'What’s the alternative? What are the options? This is the reality,' says Pakistan foreign minister.

Be realistic. Show patience. Engage. And above all, don’t isolate. Those are the pillars of an approach emerging in Pakistan to deal with the fledgling government that is suddenly running the country next door once again — Afghanistan’s resurgent, often-volatile Taliban.

Pakistan’s government is proposing that the international community develop a road map that leads to diplomatic recognition of the Taliban — with incentives if they fulfill its requirements — and then sit down face to face and talk it out with the militia’s leaders.

Pakistani Foreign Minister Shah Mehmood Qureshi outlined the idea Wednesday in an interview with The Associated Press on the sidelines of the U.N. General Assembly’s meeting of world leaders.

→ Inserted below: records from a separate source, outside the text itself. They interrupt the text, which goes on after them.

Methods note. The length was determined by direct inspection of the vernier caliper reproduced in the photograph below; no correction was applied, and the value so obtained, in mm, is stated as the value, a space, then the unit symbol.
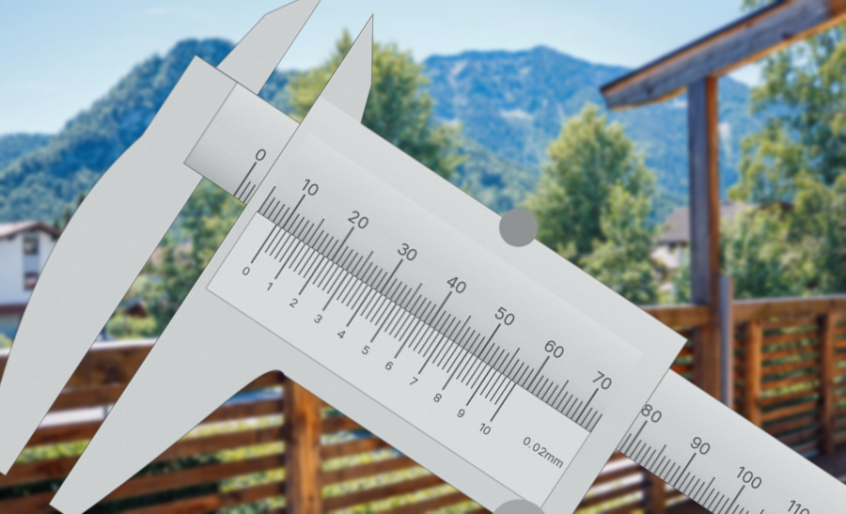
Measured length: 8.8 mm
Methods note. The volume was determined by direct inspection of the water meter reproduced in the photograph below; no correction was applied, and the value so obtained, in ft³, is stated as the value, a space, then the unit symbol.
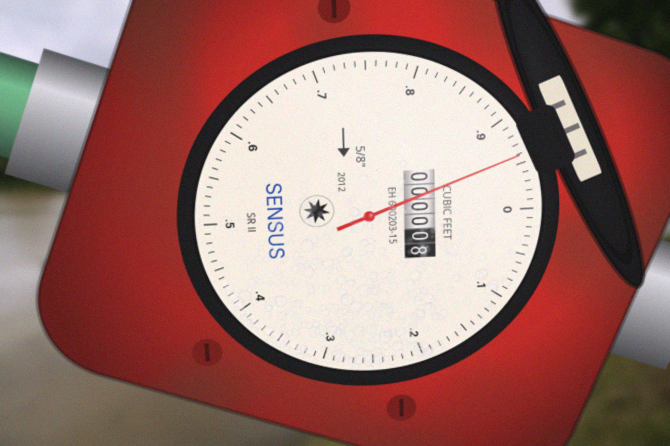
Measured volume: 7.94 ft³
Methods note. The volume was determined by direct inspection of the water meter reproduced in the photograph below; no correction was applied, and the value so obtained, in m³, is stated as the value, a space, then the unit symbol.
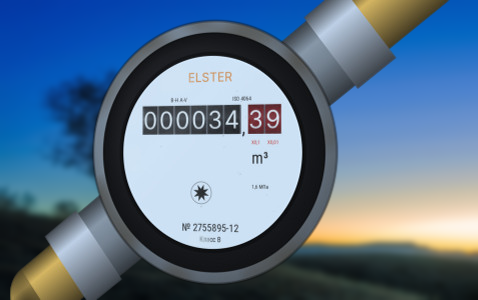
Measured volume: 34.39 m³
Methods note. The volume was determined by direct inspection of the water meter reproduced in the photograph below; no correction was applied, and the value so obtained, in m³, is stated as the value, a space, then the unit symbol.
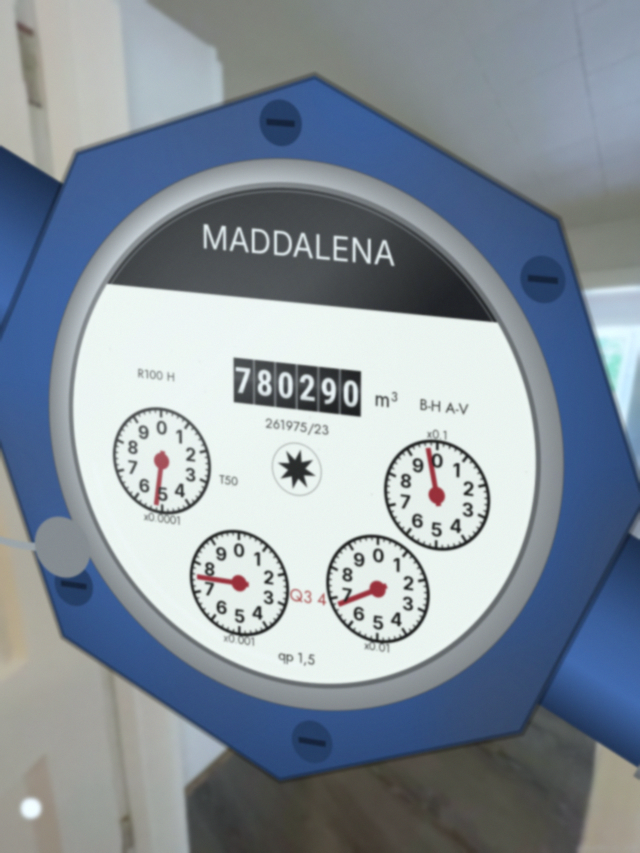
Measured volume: 780289.9675 m³
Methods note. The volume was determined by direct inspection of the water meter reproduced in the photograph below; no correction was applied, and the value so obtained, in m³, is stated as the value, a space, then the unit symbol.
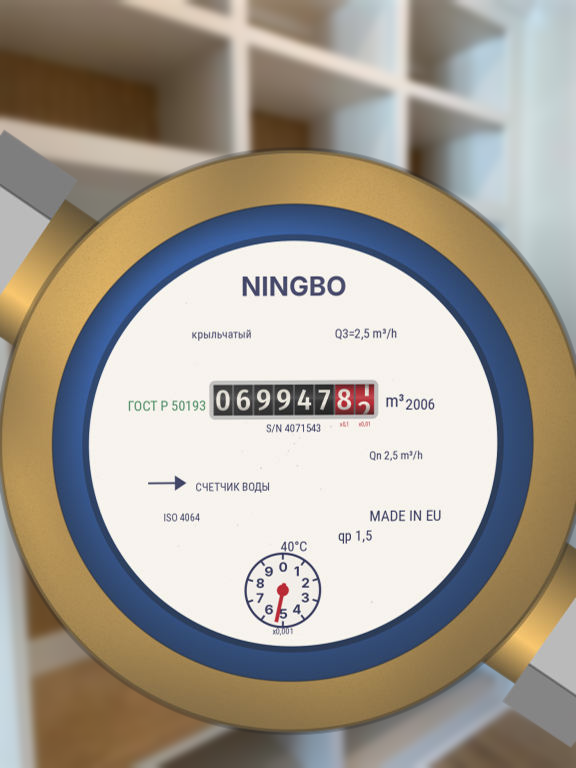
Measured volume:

“If they live up to those expectations, they would make it easier for themselves, they will get acceptability, which is required for recognition,” Qureshi told the AP. “At the same time, the international community has to realize: What’s the alternative? What are the options? This is the reality, and can they turn away from this reality?”

He said Pakistan “is in sync with the international community” in wanting to see a peaceful, stable Afghanistan with no space for terrorist elements to increase their foothold, and for the Taliban to ensure “that Afghan soil is never used again against any country.”

“But we are saying, be more realistic in your approach,” Qureshi said. “Try an innovative way of engaging with them. The way that they were being dealt with has not worked.”